陳亦鋒眼前一片黑暗,隻覺得頭暈目眩,周圍的一切都看不分明。隱約中似乎是經過一幅幅畫像,又像是穿過某些場景,記憶中遺失的東西一下子冒了出來,胖子甚至想起第一次換牙的情況。
時間在這個神奇的地方似乎沒了作用,也不知道是一秒經歷了數萬副畫面,亦或者盯著一副場景經年,看著看著,看得頭疼欲裂。陳亦鋒以為還能想起的一件事便是不撒手,再也不能放下手裡的小人兒。
忽然,眼前一亮,劇烈的強光穿透進胖子的眼,晃得人好一陣惡心。等再反應過來隻時,陳亦鋒已經摔在了地上,周圍是一片沒什麽樹的林子。
說起林子其實也不恰當,這裡沒什麽植被覆蓋,不管是大樹還是灌木亦或草皮,都只能那麽一點。周圍甚至沒能見到太多土壤,目之所及全是石塊,高低起伏,連綿數裡,像是一大座石頭山脈。
比起陳亦鋒的遲鈍,零博士就雀躍了許多。隻給胖子留下一句別亂跑,敵人很強就不見了蹤影,連這裡就究竟是什麽地方都沒說。
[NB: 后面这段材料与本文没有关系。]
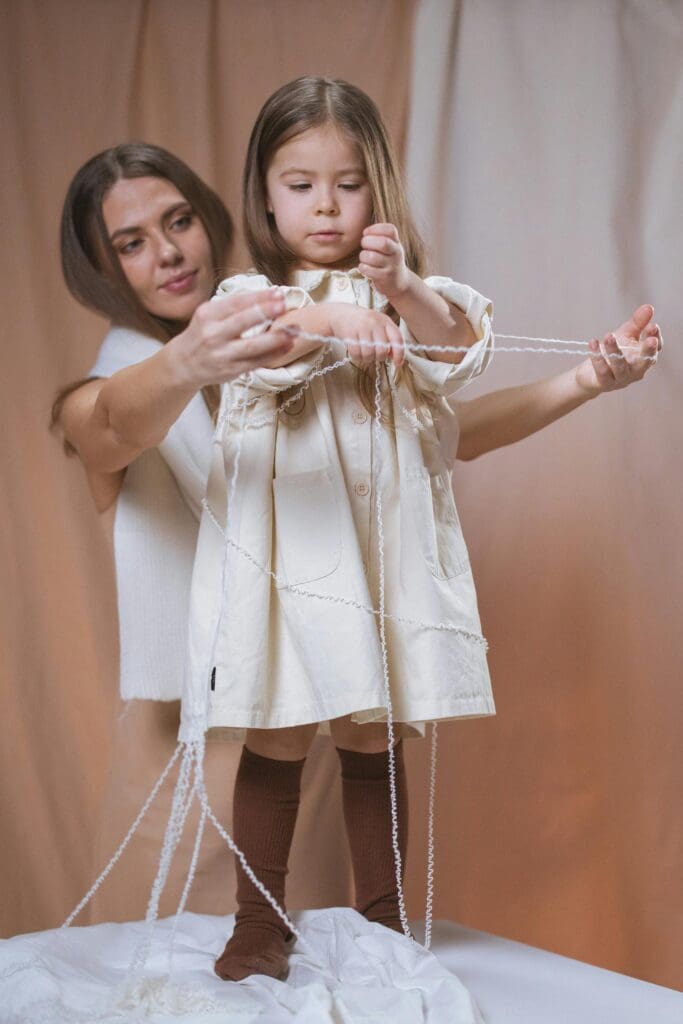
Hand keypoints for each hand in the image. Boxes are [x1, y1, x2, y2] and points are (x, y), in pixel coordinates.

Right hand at [170, 288, 296, 386]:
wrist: (184, 364)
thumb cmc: (203, 334)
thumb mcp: (209, 315)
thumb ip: (234, 307)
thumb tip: (270, 297)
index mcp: (208, 315)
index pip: (236, 303)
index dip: (259, 297)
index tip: (278, 292)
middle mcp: (213, 334)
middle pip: (243, 322)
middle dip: (265, 312)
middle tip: (284, 305)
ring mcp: (222, 354)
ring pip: (252, 345)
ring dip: (276, 338)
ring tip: (294, 330)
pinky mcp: (231, 370)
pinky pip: (256, 362)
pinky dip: (274, 354)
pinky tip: (287, 346)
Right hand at [328, 305, 404, 367]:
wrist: (340, 314)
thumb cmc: (363, 323)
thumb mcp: (379, 326)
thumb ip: (389, 339)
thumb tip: (396, 357)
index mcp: (385, 321)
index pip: (397, 338)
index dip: (399, 353)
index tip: (398, 363)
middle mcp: (374, 322)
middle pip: (382, 350)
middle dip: (379, 357)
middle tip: (374, 354)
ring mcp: (361, 327)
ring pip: (369, 354)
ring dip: (367, 358)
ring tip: (364, 352)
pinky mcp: (349, 333)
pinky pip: (356, 354)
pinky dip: (357, 357)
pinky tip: (356, 351)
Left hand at [358, 223, 410, 298]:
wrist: (399, 282)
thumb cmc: (389, 261)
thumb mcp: (390, 247)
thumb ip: (380, 237)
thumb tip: (364, 233)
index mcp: (396, 243)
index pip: (390, 230)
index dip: (375, 228)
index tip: (366, 232)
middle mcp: (396, 253)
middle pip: (383, 243)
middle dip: (367, 241)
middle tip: (364, 245)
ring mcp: (391, 266)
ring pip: (372, 257)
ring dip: (363, 256)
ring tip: (364, 258)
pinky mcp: (384, 277)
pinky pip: (368, 269)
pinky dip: (362, 267)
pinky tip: (364, 267)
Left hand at [575, 304, 661, 396]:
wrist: (590, 375)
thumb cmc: (613, 353)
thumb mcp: (626, 335)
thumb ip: (637, 323)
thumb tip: (649, 307)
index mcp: (644, 358)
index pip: (655, 348)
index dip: (655, 337)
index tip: (653, 326)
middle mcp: (636, 370)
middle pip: (645, 361)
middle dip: (648, 350)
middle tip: (650, 339)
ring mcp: (621, 378)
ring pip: (620, 365)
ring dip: (614, 350)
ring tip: (609, 335)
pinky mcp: (605, 383)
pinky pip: (602, 371)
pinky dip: (597, 358)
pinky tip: (593, 343)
此刻胖子失去了該有的判斷力,周圍太多的不協調他都察覺不到,只知道抱著懷裡的心兒發呆,癡癡地看著呼吸平穩下來的小女孩。
胖子在石頭上坐了好久,久到應該天黑卻依舊是白天,這才稍稍察覺出問題來。
抱著心兒站起身來,陳亦鋒抬頭打量起四周。這是一處高地,上下都有延伸,應該是屬於半山腰的位置。抬眼望去,四面八方全是石山,此處應是山脈地形。但也不知是怎麽了,偏偏極難看見樹木,即便有,也是石頭縫裡生出來的。
胖子至少還記得些文科知識,任何地形都會收到外力作用,風化、侵蝕、搬運,岩石暴露在地表必然會被外力分化成砂石,怎麽可能連片的山脈都沒有土?
胖子更加仔細觀察起四周來,這個地方很怪異,不光沒有土,連風都很少,天上沒有雲彩,甚至看不見太陽的位置,偏偏滿天都是光亮,根本不知道究竟是什麽在照明。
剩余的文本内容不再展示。